Listed records =>
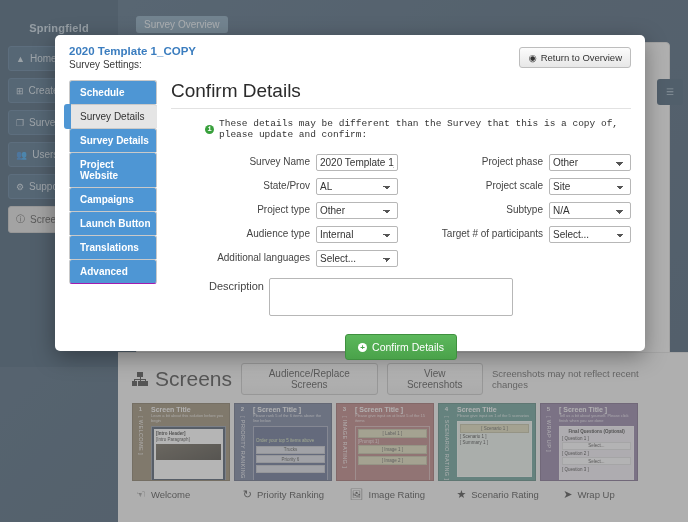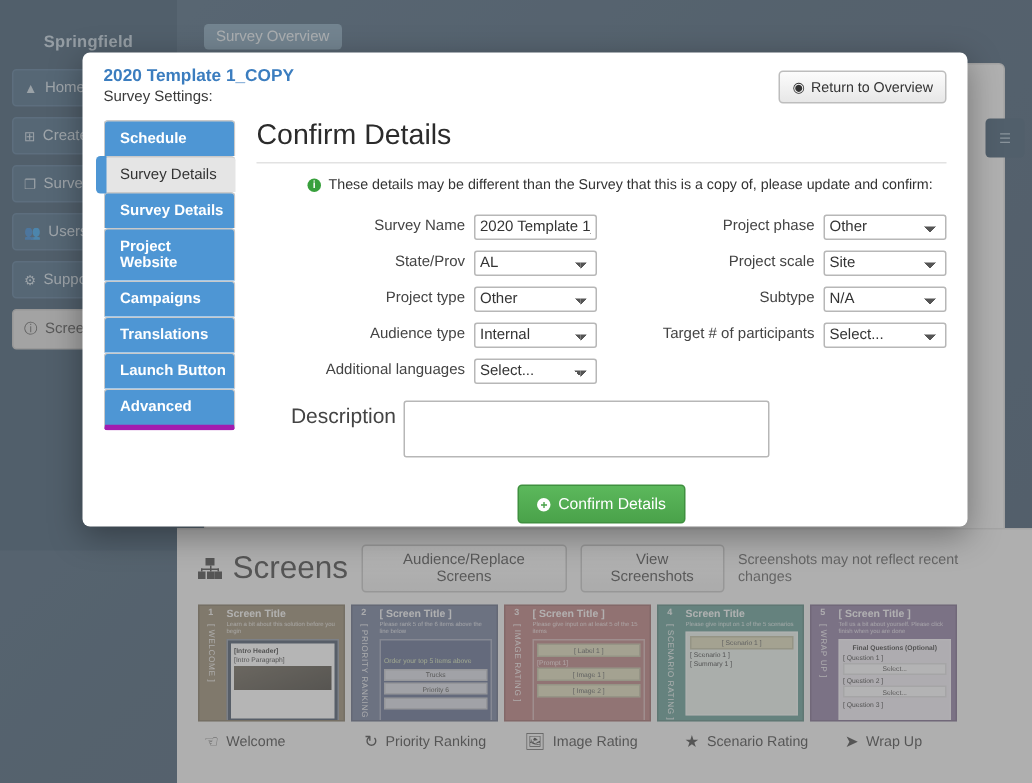--- a/index.html
+++ b/index.html
@@ -158,7 +158,7 @@
   }
   .notice{
     font-size:9.5px; color:#333; margin-top:9px; margin-left:34px;
-    display:flex; align-items:center; gap:5px;
+    display:flex; align-items:center; gap:5px;font-family:Liberation Mono, monospace;
   }
   .ic-info{
     width:9px; height:9px; border-radius:50%; background:#38a03c;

What the task requires => Using the material above, return every line that holds the string "center".

Completed task =>
-    display:flex; align-items:center; gap:5px;
+    display:flex; align-items:center; gap:5px;font-family:Liberation Mono, monospace;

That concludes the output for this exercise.